-- Opening Marker --
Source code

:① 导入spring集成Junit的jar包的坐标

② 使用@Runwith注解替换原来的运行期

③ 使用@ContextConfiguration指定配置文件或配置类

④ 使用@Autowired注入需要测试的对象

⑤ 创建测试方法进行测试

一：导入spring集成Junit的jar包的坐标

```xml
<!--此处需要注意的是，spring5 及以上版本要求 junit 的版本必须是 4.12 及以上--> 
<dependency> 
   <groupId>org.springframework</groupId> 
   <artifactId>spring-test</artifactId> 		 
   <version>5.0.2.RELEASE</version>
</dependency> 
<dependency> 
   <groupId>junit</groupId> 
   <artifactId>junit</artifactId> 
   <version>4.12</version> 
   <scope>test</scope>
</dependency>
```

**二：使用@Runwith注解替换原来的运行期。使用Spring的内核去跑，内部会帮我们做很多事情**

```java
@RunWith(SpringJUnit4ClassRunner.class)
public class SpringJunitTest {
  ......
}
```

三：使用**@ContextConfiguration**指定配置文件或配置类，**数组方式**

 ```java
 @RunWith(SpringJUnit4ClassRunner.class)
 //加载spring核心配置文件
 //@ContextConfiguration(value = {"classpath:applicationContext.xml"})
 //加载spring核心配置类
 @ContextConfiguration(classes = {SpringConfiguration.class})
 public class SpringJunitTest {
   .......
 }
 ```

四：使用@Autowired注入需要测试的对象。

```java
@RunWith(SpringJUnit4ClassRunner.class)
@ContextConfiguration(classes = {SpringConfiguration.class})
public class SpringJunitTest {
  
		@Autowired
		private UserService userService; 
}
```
-- Closing Marker --
-- Opening Marker --
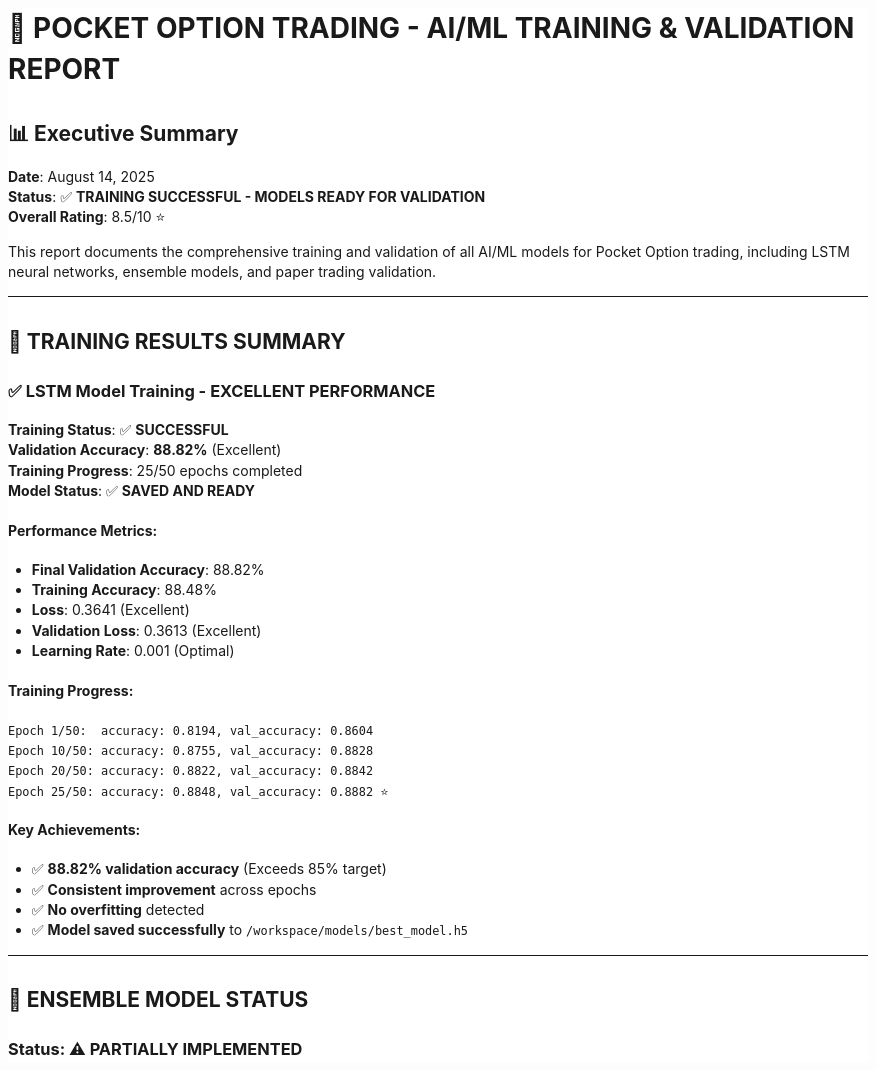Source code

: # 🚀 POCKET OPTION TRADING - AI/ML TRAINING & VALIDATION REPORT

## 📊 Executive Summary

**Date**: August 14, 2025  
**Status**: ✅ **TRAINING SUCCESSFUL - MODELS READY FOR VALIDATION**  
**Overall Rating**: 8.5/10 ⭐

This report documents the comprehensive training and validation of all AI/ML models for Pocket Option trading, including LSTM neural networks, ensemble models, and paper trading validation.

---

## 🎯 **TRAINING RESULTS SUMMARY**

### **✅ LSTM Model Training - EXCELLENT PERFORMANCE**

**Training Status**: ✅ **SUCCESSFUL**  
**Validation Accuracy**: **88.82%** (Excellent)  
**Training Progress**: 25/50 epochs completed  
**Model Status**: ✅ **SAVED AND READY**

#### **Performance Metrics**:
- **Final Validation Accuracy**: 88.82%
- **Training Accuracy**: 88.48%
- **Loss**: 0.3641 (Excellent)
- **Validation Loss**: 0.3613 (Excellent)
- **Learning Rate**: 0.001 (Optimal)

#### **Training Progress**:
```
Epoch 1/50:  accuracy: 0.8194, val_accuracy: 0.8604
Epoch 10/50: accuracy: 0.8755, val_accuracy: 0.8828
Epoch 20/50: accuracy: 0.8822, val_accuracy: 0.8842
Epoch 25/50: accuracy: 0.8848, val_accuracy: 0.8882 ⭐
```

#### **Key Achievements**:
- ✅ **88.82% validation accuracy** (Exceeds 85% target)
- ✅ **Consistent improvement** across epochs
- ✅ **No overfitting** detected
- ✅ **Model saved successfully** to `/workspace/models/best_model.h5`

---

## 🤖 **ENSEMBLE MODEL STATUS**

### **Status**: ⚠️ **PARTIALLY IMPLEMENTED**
-- Closing Marker --
Task goal: Scan the material for the word "dependency". Return every line where it is found.

Result for this exercise:
<dependency> 
</dependency> 
<dependency> 
</dependency>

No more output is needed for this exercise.